The calcined body is made into a particle size of 1 μm by vibromill or the like.
Dry pulverize to a certain degree. Then, the calcined powder and the organic binder are kneaded, and a sheet having a predetermined width is processed by extrusion molding and dried. Specifically, a mixture of the calcined powder and the organic binder is put into the extrusion molding machine 32, and the thickness of the extrusion molding machine 32 is 0.05 to
A sheet having a width of 0.5 mm and a width of 100 mm is formed. Next, the far-infrared dryer 33 dries at 150 to 180 ° C. for several minutes.

Step 23 is a step of applying the spread powder 34.

On the dried green sheet 31, a vibrating screen 35 is provided with a calcined powder (fine powder spread powder) pulverized by the above-mentioned vibro mill to a particle size of about 1 μm to 10 μm.
Apply by applying.

Specifically, as shown in FIG.
The powder 34, which is a fine powder, is put into the device 5, vibrated under a constant condition, and uniformly dropped and deposited on the green sheet 31 conveyed on the belt conveyor 36 at a constant speed.

Step 24 is a step of removing the surplus powder 39.

Spread powder 34 applied on the green sheet 31
Is left in a predetermined amount to remove the surplus powder. Specifically, as shown in FIG. 4, a gas having a constant flow velocity is supplied from the air jet nozzle 38 having a slit 37 provided so as to cross the width direction of the green sheet 31.
Spray on the surface of 1. The flow velocity of the blown gas is appropriately determined depending on the relationship between the gap between the green sheet 31 and the slit 37, but the flow velocity is, for example, 10 to 30 m / se.
c, the width of the nozzle is set to 1 mm, and the gap is set to 10 to 20 mm.

As a result, the powder 34 deposited on the green sheet 31 and the particles other than those directly attached to the green sheet 31 are removed. The remaining spread powder 34 seems to be adhered mainly due to the clonal force, and is firmly adhered even if the gas blowing speed is increased. Green sheet 3
The slits 37 crossing the width direction of 1 may be arranged obliquely with respect to the sheet conveying direction.

Next, the green sheet 31 coated with a predetermined amount of spread powder 34 is wound up by the winding machine 40 and conveyed to the next punching step for each reel body (not shown).

Step 25 is a punching process.

The above-mentioned green sheet 31 is cut into a rectangular shape in which predetermined work can be easily performed, or is further punched into a shape of a piezoelectric substrate of a piezoelectric buzzer by a press molding machine.
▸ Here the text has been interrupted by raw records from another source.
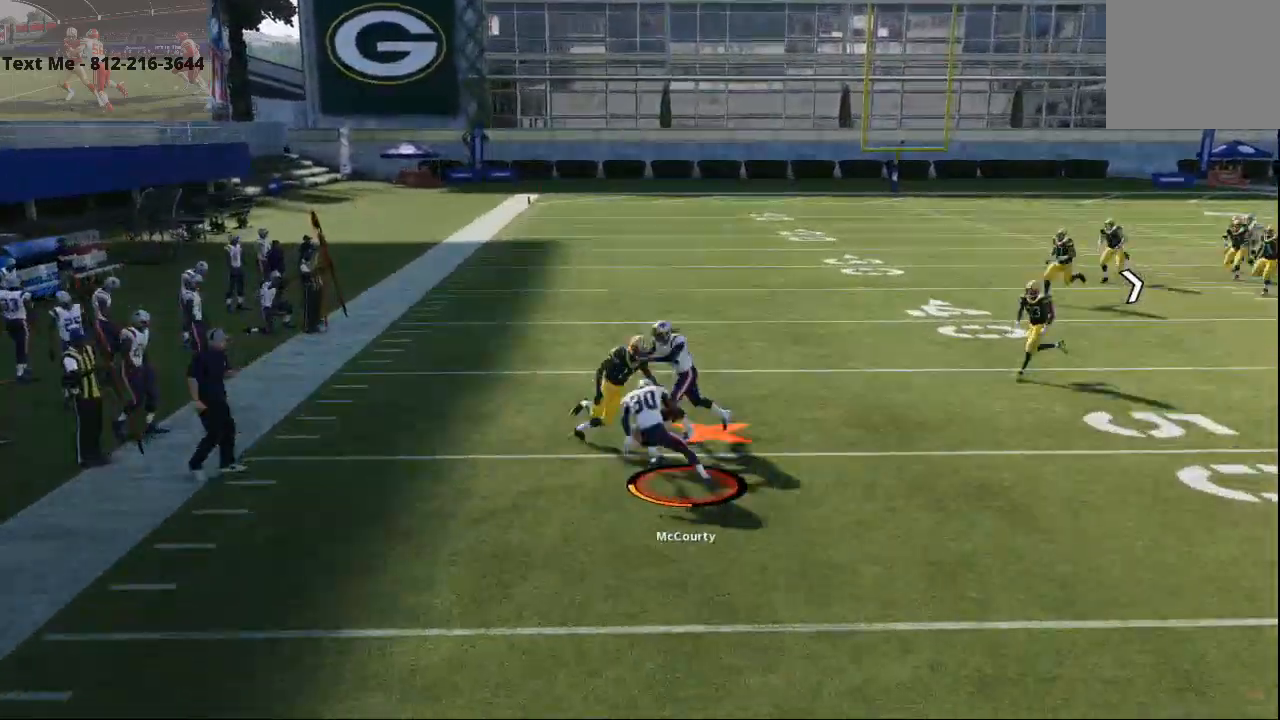
{"buttons": [], "left_stick": "down", "right_stick": "center", "events": []}
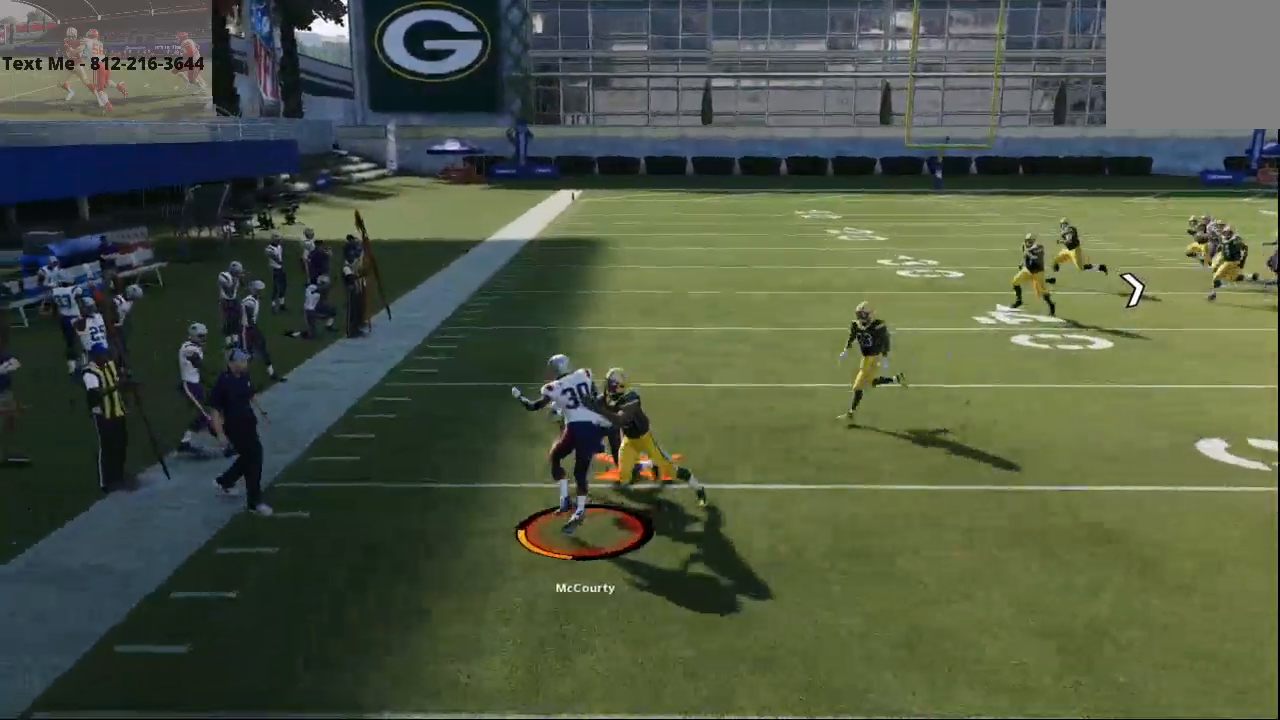
{"buttons": [], "left_stick": "down", "right_stick": "center", "events": []}
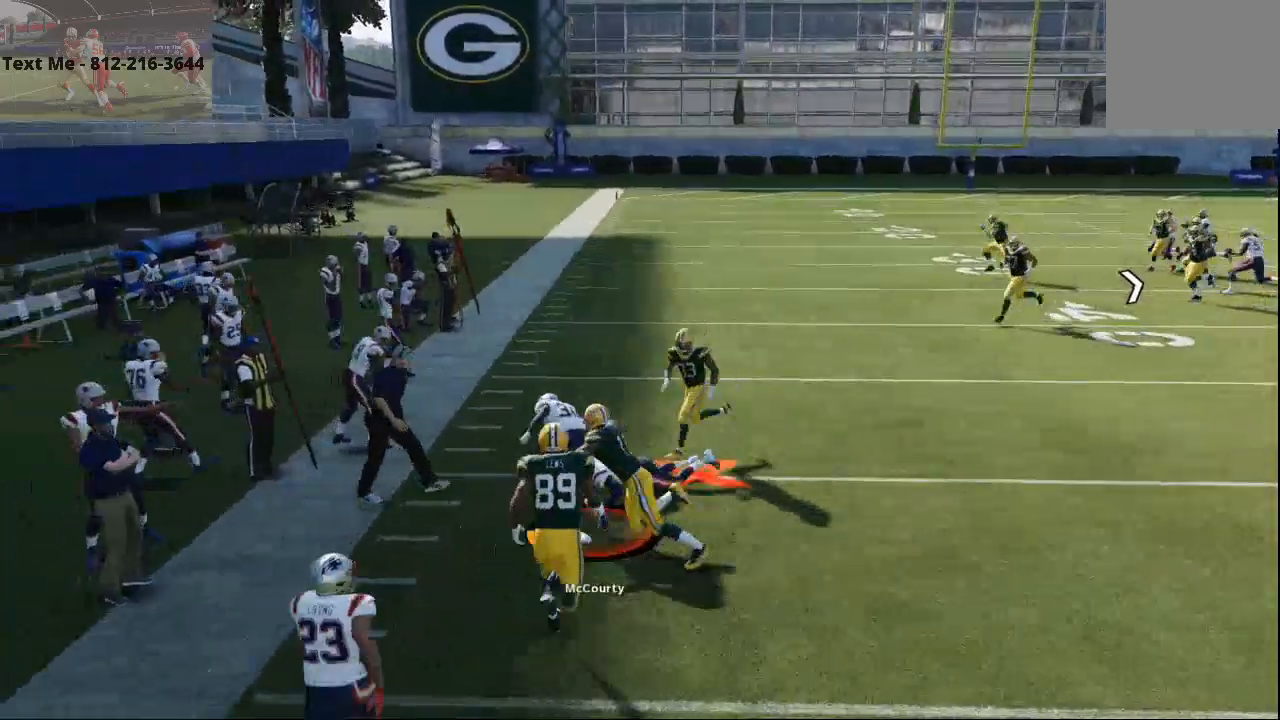
{"buttons": [], "left_stick": "center", "right_stick": "center", "events": [[333, "left_stick", "center"]]}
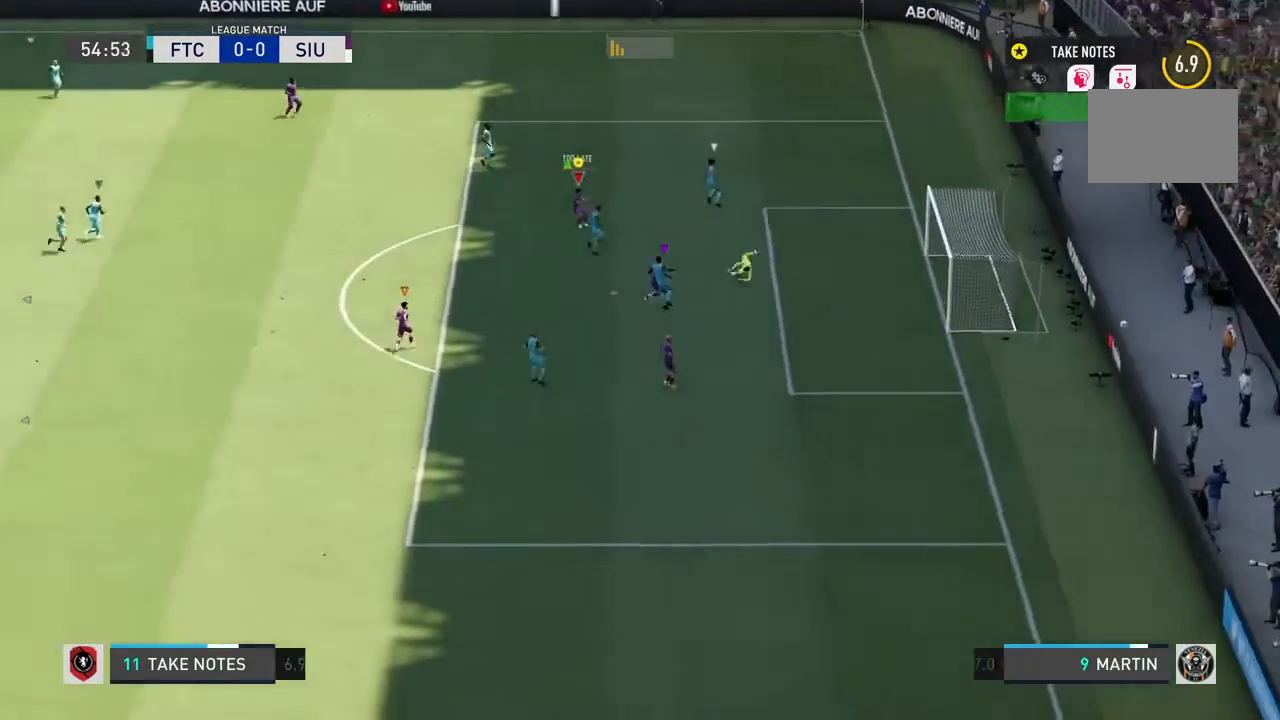
Gameplay with a controller (PlayStation layout); each line is a JSON object with the inputs held at the frame after it (dt_ms = milliseconds from this image to that frame). "events" lists button and stick changes between this image and that frame as [ms after this image, input, new state], when the widget could be followed in between. Not read: L3.
{"dt_ms": 500, "buttons": [], "left_stick": "up-right", "right_stick": "center", "events": []}
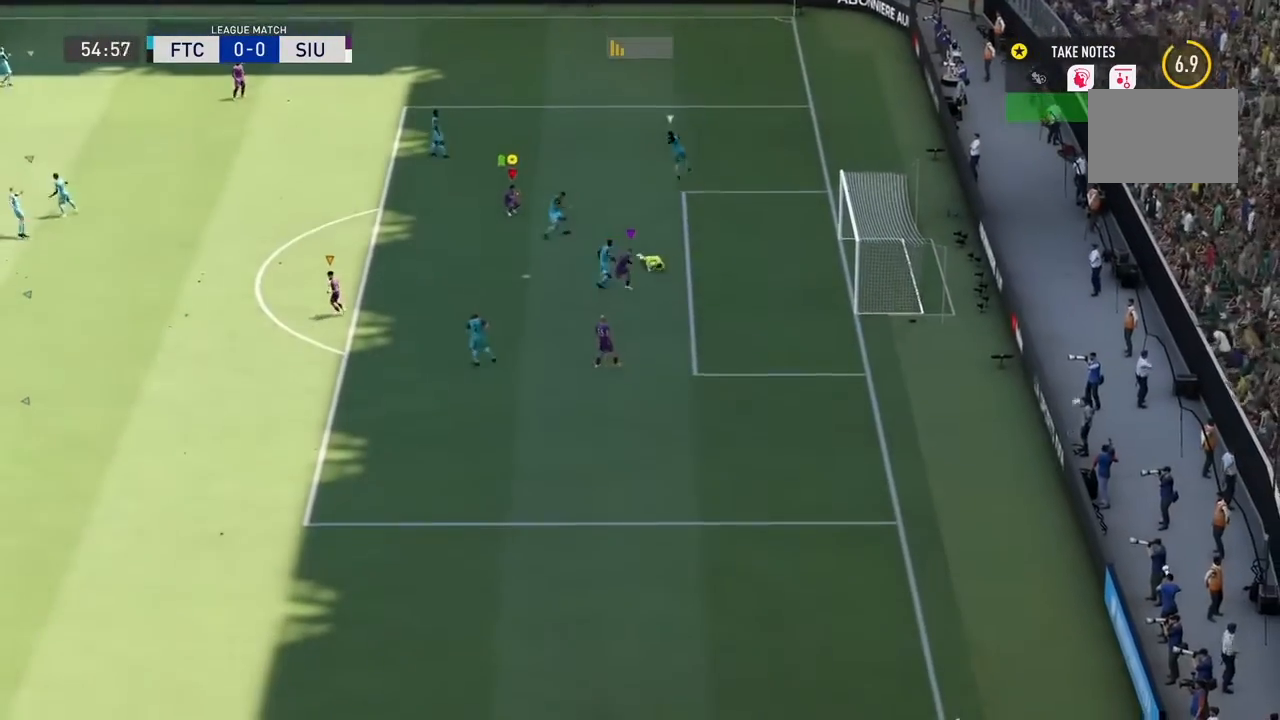
{"dt_ms": 501, "buttons": [], "left_stick": "center", "right_stick": "center", "events": [[134, "left_stick", "center"]]}
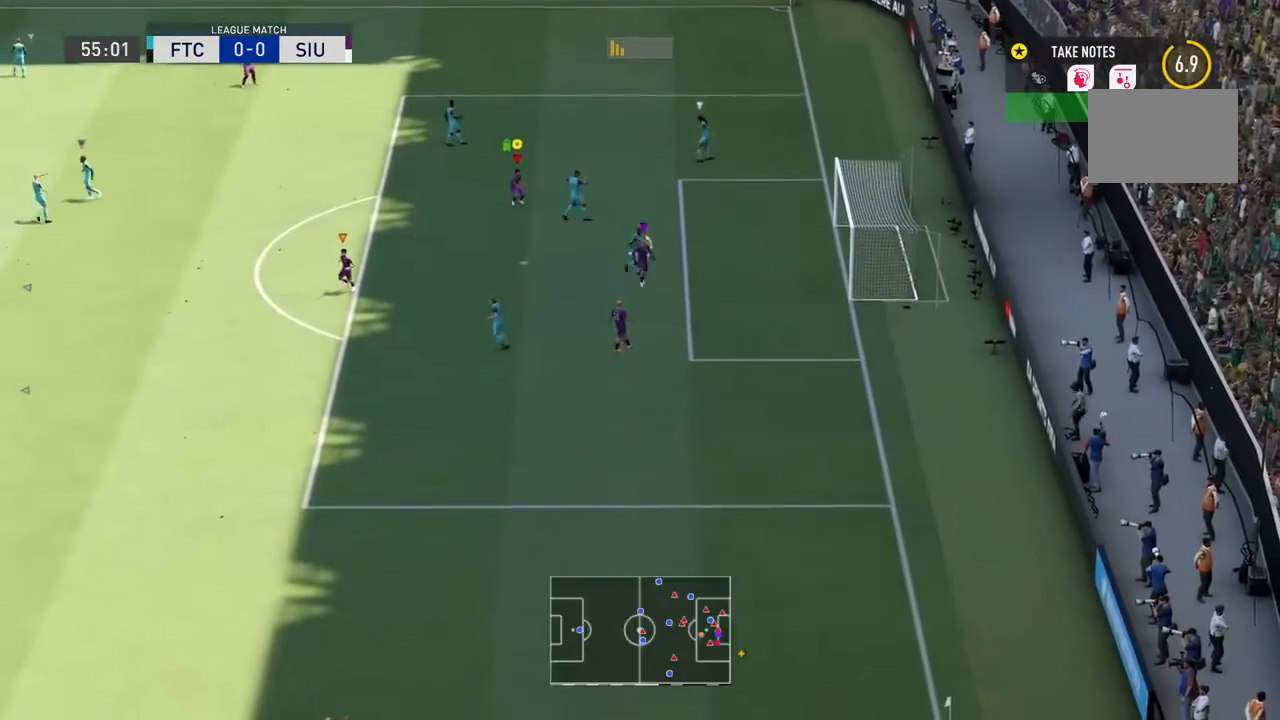
{"dt_ms": 500, "buttons": [], "left_stick": "center", "right_stick": "center", "events": []}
In this step, the piezoelectric buzzer of this embodiment is directly punched into the same shape as the finished product.

Step 26 is a firing step.

A plurality of piezoelectric substrates punched into a predetermined shape are stacked and further housed in a firing setter (not shown) to carry out a sintering reaction in a firing furnace. At this time, the spread powder 34 exists between the overlapping piezoelectric substrates, and the surfaces of the adjacent piezoelectric substrates do not come into surface contact with each other.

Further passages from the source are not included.